━━━━━ DOKUMEN SUMBER ━━━━━
Fanatisme kebangsaan ini nampaknya
dibiarkan berkembang oleh penguasa. Sementara itu, para khalifah menjalankan
sistem perbudakan baru. Budak-budak bangsa Persia atau Turki dijadikan pegawai
dan tentara. Mereka diberi nasab dinasti dan mendapat gaji. Oleh Bani Abbas,
mereka dianggap sebagai hamba. Sistem perbudakan ini telah mempertinggi
pengaruh bangsa Persia dan Turki. Karena jumlah dan kekuatan mereka yang besar,
mereka merasa bahwa negara adalah milik mereka; mereka mempunyai kekuasaan atas
rakyat berdasarkan kekuasaan khalifah. Kecenderungan masing-masing bangsa untuk
mendominasi kekuasaan sudah dirasakan sejak awal khalifah Abbasiyah berdiri.
━━━━━ DATA YANG DISEDIAKAN ━━━━━
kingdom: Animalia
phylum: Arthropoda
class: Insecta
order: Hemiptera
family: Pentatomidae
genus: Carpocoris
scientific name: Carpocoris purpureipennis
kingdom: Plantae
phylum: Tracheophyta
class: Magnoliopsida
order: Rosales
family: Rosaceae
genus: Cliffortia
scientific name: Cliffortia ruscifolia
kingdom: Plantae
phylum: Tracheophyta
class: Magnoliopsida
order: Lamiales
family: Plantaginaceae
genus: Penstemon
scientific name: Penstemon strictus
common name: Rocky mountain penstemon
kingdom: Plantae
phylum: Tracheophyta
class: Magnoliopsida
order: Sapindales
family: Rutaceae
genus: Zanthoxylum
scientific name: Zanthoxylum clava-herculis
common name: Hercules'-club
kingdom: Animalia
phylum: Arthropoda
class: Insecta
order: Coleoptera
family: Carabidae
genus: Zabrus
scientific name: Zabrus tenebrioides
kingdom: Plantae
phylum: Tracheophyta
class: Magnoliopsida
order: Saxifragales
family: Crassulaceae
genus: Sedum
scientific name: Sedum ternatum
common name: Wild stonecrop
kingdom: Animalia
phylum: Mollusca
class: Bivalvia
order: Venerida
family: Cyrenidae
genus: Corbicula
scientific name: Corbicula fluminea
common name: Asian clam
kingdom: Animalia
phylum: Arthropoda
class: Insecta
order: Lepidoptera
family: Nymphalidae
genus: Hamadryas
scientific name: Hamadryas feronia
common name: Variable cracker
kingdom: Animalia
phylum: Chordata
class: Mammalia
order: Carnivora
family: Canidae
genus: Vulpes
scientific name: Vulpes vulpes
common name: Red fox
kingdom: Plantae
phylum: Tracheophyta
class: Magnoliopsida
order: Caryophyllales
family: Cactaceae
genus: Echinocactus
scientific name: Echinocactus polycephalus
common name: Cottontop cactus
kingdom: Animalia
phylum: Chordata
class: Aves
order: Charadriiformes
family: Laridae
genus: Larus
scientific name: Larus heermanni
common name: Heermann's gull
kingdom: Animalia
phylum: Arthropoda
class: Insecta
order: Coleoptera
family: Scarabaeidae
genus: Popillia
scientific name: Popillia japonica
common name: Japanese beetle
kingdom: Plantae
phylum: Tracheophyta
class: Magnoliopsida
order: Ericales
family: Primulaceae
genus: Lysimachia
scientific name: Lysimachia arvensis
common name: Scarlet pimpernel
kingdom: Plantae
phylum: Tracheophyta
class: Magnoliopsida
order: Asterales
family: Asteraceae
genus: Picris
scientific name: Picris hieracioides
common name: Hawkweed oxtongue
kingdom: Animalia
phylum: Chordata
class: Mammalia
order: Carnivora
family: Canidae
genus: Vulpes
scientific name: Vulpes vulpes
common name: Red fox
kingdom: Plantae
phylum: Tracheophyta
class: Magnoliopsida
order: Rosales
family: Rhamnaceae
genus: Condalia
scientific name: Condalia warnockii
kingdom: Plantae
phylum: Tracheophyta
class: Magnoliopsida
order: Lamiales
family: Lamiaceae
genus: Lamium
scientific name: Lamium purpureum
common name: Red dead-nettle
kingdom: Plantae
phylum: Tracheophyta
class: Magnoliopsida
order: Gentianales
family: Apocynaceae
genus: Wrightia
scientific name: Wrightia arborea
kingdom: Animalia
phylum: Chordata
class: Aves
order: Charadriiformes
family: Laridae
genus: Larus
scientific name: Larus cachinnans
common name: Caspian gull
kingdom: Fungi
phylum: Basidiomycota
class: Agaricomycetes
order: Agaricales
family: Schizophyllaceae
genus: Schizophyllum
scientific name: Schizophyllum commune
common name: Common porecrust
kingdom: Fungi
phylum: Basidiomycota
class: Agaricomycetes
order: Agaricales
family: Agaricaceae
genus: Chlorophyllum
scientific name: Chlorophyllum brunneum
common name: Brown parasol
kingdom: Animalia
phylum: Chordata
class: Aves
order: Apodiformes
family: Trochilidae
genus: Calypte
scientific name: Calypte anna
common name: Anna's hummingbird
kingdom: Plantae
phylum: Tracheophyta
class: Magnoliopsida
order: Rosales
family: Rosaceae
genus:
━━━━━
## TUGAS YANG DIKERJAKAN
1) Jelaskan dalam satu sampai tiga kalimat mengapa bangsa Persia dan Turki merasa bahwa negara adalah milik mereka, menurut teks tentang perbudakan pada masa Abbasiyah.
2) Jawablah pertanyaan berikut berdasarkan teks tentang perbudakan pada masa Abbasiyah.
(a) Budak dari bangsa mana saja yang dijadikan pegawai dan tentara?
(b) Sebagai apa Bani Abbas menganggap mereka?
(c) Sejak kapan kecenderungan masing-masing bangsa untuk mendominasi kekuasaan sudah dirasakan?
3) Ringkaslah teks tentang perbudakan pada masa Abbasiyah dalam dua kalimat.
Data ini diambil dari sumber yang berbeda.

## JAWABAN LATIHAN
1) Bangsa Persia dan Turki merasa negara adalah milik mereka karena jumlah dan kekuatan mereka besar. Pengaruh mereka sendiri meningkat akibat sistem perbudakan baru yang dijalankan para khalifah.

2)
(a) Budak dari bangsa Persia atau Turki.
(b) Bani Abbas menganggap mereka sebagai hamba.
(c) Kecenderungan itu sudah dirasakan sejak awal khalifah Abbasiyah berdiri.

3) Para khalifah menjalankan sistem perbudakan baru yang menjadikan budak bangsa Persia atau Turki sebagai pegawai dan tentara bergaji, sehingga pengaruh kedua bangsa itu meningkat. Karena jumlah dan kekuatan mereka besar, mereka merasa negara adalah milik mereka, dan kecenderungan tiap bangsa untuk mendominasi kekuasaan sudah terasa sejak awal khalifah Abbasiyah berdiri.